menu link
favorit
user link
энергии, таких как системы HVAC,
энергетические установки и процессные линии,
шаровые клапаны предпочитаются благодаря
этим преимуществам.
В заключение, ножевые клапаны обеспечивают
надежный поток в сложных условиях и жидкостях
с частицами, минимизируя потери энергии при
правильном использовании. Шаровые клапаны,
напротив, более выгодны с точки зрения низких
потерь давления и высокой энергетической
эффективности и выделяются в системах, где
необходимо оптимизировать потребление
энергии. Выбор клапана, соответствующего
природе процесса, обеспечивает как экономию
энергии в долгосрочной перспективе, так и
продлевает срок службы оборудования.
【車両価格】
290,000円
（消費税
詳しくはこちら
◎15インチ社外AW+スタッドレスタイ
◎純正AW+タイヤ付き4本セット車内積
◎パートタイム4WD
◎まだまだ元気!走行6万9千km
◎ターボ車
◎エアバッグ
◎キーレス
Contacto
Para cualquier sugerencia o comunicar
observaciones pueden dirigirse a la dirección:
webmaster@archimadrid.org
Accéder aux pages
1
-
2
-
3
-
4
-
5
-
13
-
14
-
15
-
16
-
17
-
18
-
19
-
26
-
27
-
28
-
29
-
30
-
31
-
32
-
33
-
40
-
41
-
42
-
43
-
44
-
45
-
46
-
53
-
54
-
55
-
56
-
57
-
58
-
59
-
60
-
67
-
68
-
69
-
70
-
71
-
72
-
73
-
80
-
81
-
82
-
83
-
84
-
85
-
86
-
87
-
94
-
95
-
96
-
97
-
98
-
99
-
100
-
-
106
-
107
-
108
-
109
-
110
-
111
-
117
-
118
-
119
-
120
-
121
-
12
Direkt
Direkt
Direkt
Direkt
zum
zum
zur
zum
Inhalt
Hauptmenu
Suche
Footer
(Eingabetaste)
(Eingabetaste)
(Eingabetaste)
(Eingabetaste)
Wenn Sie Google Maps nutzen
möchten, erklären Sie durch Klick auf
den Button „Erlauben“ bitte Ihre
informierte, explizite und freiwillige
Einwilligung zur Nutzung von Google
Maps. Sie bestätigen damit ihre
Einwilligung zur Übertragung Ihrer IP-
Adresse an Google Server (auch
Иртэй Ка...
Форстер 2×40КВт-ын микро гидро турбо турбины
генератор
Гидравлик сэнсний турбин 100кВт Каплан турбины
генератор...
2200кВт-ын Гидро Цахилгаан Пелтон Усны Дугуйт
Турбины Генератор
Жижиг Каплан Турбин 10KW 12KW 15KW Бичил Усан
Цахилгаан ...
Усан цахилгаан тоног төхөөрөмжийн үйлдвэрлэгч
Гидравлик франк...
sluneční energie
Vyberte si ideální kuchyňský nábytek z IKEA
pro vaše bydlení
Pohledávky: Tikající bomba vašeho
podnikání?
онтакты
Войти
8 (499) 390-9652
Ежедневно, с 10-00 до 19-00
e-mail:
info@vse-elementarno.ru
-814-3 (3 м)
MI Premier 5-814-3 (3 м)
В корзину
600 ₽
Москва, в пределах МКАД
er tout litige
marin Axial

========================

* **Brief**:
Whenever the word "Усан" appears in a line of the listing, report that line.

* **Task answer**:
Жижиг Каплан Турбин 10KW 12KW 15KW Бичил Усан
Усан цахилгаан тоног төхөөрөмжийн үйлдвэрлэгч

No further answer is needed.